INSTRUCCIONES DE LA TAREA ::
Prosigue el texto sobre Pablo y su relación con las comunidades cristianas a partir de su última oración.

TEXTO PROPORCIONADO ::
◆ ◆ ◆ ◆ ◆

Pablo conforta y exhorta porque su relación con los cristianos
de estas comunidades ya se ha establecido, se ha creado confianza
mutua, se puede hablar con el corazón en la mano. Son esos

3 El pastor al frente de la comunidad


momentos bellos de la comunidad en los que nos sentimos acogidos,
comprendidos, respetados: donde la corrección fraterna nos permite
incluso las palabras duras porque cada uno las entiende en su justo
sentido.
- Incluso la misma comunidad que no le escuchó y desconfió de
él al inicio, la emblemática comunidad de Jerusalén, al final reconoce
al marginado y alejado Pablo: "toda la multitud guardó silencio, y
escuchaba a Bernabé y Pablo contar las señales y prodigios que Dios
había hecho entre los paganos por medio de ellos" (Hch 15, 12). La
comunidad y el apóstol se dan aquí un abrazo estrecho.

◆ ◆ ◆ ◆ ◆

CONJUNTO DE DATOS ::
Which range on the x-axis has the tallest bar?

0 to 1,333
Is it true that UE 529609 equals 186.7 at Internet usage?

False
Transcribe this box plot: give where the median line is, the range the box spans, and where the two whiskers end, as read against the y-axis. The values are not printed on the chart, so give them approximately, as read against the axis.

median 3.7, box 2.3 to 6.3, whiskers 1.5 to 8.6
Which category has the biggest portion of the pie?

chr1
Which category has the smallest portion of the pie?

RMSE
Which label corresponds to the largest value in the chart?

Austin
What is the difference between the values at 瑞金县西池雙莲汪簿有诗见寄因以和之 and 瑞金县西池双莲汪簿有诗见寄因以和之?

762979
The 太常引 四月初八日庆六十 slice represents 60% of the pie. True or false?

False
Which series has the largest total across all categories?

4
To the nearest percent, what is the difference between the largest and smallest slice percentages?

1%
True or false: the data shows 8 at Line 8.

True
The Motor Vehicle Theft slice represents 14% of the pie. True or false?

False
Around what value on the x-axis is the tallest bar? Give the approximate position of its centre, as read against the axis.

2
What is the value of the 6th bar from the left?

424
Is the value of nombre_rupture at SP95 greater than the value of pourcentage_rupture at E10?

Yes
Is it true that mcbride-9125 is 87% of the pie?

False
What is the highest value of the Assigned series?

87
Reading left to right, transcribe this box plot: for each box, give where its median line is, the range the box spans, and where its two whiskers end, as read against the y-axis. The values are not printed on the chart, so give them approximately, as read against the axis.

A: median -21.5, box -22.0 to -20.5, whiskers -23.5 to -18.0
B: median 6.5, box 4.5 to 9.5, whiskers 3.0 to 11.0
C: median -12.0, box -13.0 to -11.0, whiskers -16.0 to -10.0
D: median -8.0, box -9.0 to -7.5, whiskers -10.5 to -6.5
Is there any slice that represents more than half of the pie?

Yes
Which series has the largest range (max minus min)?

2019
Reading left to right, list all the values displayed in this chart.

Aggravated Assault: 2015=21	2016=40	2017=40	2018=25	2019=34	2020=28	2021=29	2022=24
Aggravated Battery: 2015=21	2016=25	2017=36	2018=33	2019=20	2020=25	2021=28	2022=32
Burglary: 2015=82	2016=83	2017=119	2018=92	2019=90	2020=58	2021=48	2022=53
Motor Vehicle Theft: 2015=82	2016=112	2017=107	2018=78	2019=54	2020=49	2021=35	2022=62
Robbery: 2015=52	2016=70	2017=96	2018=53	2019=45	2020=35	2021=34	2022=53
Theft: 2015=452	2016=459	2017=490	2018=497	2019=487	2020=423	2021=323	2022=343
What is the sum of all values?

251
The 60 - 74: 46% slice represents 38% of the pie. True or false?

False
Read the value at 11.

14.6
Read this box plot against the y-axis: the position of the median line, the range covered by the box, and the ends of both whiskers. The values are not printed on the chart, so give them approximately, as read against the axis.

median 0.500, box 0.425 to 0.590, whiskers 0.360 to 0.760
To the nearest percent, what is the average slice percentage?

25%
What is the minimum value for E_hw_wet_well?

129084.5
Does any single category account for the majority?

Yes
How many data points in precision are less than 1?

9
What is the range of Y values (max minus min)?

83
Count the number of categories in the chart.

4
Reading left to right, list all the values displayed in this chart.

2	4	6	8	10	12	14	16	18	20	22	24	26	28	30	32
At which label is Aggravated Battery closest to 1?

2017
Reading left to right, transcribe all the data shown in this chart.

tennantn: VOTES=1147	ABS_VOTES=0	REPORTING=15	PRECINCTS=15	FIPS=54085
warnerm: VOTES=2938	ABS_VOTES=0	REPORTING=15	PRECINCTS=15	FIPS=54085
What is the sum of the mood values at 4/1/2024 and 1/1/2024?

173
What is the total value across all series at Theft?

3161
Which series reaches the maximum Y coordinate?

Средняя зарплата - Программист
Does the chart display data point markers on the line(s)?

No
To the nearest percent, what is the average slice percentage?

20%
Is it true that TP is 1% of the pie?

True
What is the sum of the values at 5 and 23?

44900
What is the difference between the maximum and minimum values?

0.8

◆ ◆ ◆ ◆ ◆

TU RESPUESTA ::
Estos momentos de gratificación humana, personal, forman
parte del camino del Espíritu, son queridos por Dios, que nos
construye tanto con las desconfianzas y las pruebas, como con las
alegrías y las satisfacciones. Momentos que Pablo experimentó
muchas veces.

c) Rupturas y abandonos: Lo cual no quita para que haya


también alguna ruptura grave en sus comunidades.
- "Pablo y Bernabé mantuvieron una fuerte discusión contra..."
(Hch 15,2) algunos que habían llegado a Antioquía para enseñar la
doctrina de la circuncisión". La comunidad se divide hasta el punto de
que se hace necesario un concilio en Jerusalén.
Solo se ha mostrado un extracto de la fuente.